## [What you should do]
Your response should consist solely of the lines from the one containing "40mm Aluminum Case With Midnight Sport Band –" through the final line of the entries, repeated exactly.

## [Dataset records]
- Opening Delimiter -

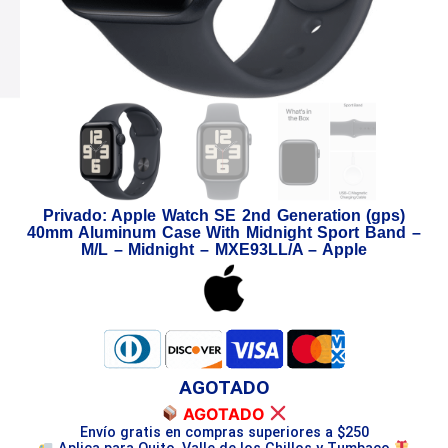
Privado: Apple Watch SE 2nd Generation (gps)
40mm Aluminum Case With Midnight Sport Band –
M/L – Midnight – MXE93LL/A – Apple
AGOTADO
AGOTADO
Envío gratis en compras superiores a $250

- Closing Delimiter -

## [Reply]
40mm Aluminum Case With Midnight Sport Band –
M/L – Midnight – MXE93LL/A – Apple
AGOTADO
AGOTADO
Envío gratis en compras superiores a $250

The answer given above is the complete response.